Mrs. Leith saw in her son’s eyes an unmistakably wistful look at this moment. It was very hard for her not to take him in her arms just then, not to say, “My son, d’you suppose I don’t understand it all—all?” But she never moved, her hands lay still in her lap, and she replied:
“Very natural, quite natural, Dion. Your Rosamund is just being herself.”
“You think she’s able to live with the child already?”
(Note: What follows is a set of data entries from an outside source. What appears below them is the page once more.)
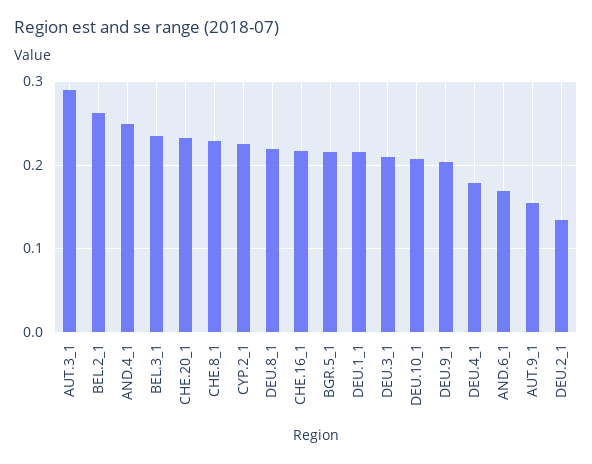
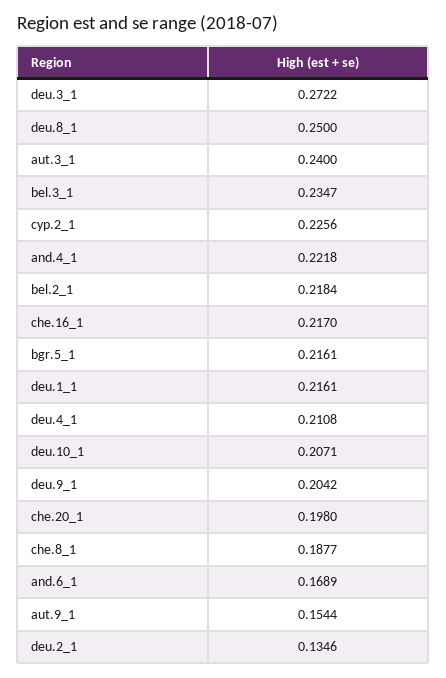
AUT.3_1: 0.29 -> 0.24
BEL.2_1: 0.26 -> 0.2184
AND.4_1: 0.25 -> 0.2218
CHE.20_1: 0.23 -> 0.198
CHE.8_1: 0.23 -> 0.1877
DEU.8_1: 0.22 -> 0.25
DEU.3_1: 0.21 -> 0.2722
DEU.4_1: 0.18 -> 0.2108

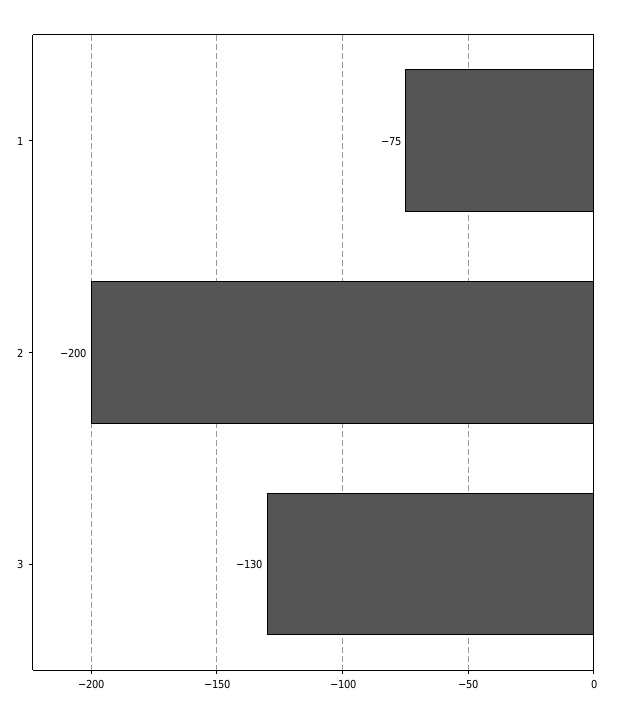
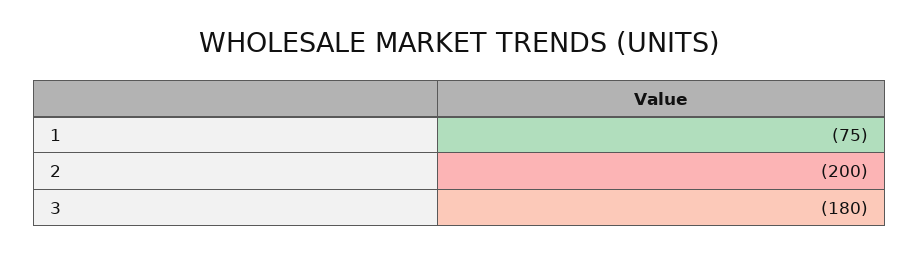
3: -130 -> -180

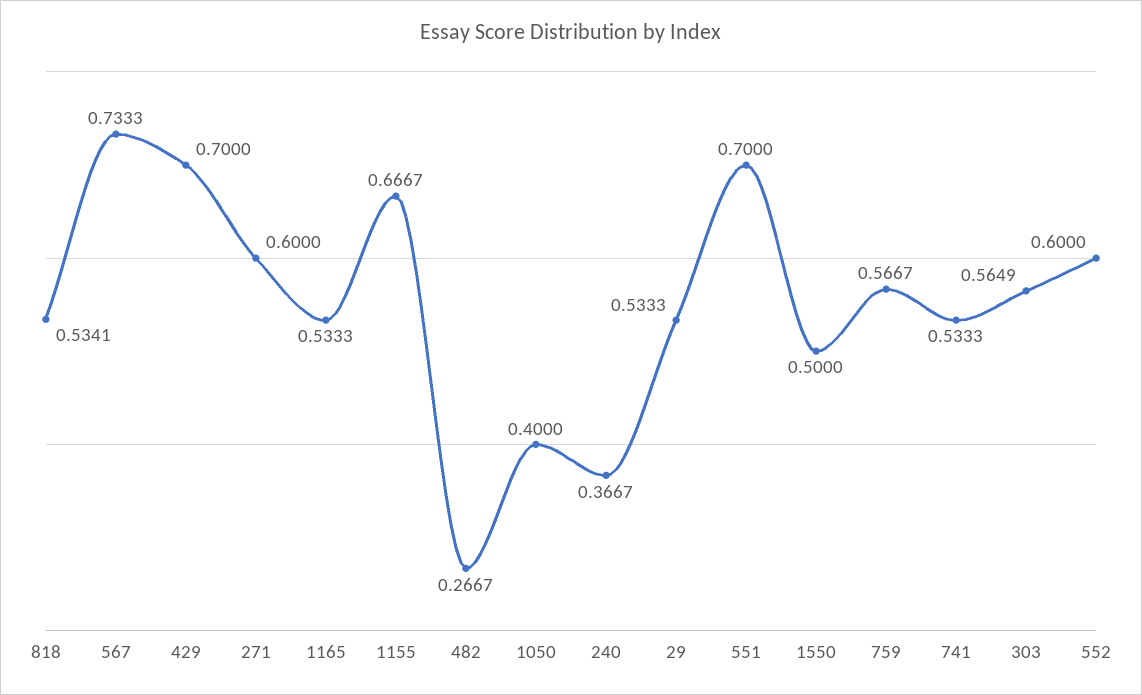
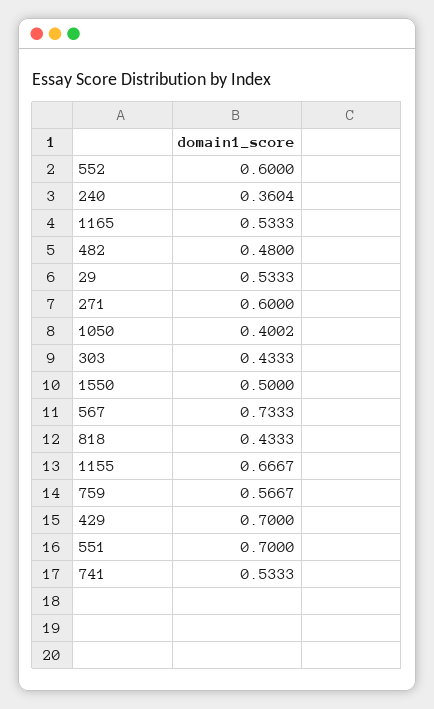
818: 0.5341 -> 0.4333
482: 0.2667 -> 0.48
1050: 0.4 -> 0.4002
240: 0.3667 -> 0.3604
303: 0.5649 -> 0.4333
Mrs. Leith hesitated for a moment. In that moment certainly she felt a strong, even an almost terrible inclination to tell a lie to her son. But she answered:
“Yes, I do.”
“That must be very strange,” was all that Dion said just then; but a little later on—he stayed with his mother longer than usual that day because poor little Omar was dead—he remarked:
“D’you know, mater, I believe it’s the right thing to be what’s called a thorough-paced egoist at certain moments, in certain situations.”
“Perhaps it is,” said his mother incuriously.
“I fancy there’s a good deal of rot talked about egoism and that sort of thing.”
“There’s a good deal of rot talked about most things.”
“Yes, isn’t there? And besides, how is one to know? Very often what seems like egoism may not be egoism at all. As I grow older I often feel how important it is to search out the real reasons for things.”